◆ **WORK REQUIRED**
The answer must be every line below that contains the string "begin".

== RECORDS PROVIDED

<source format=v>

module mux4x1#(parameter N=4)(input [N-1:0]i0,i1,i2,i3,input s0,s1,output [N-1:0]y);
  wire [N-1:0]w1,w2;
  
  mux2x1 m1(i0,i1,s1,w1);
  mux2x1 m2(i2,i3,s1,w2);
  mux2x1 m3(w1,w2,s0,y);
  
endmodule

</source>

====
== RECORDS PROVIDED

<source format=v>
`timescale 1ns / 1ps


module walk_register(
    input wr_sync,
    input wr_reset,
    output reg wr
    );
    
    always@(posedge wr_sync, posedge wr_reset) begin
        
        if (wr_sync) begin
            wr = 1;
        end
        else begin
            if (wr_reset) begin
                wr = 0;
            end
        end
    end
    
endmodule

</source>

====

◆ **RESULT**
    always@(posedge wr_sync, posedge wr_reset) begin
        if (wr_sync) begin
        else begin
            if (wr_reset) begin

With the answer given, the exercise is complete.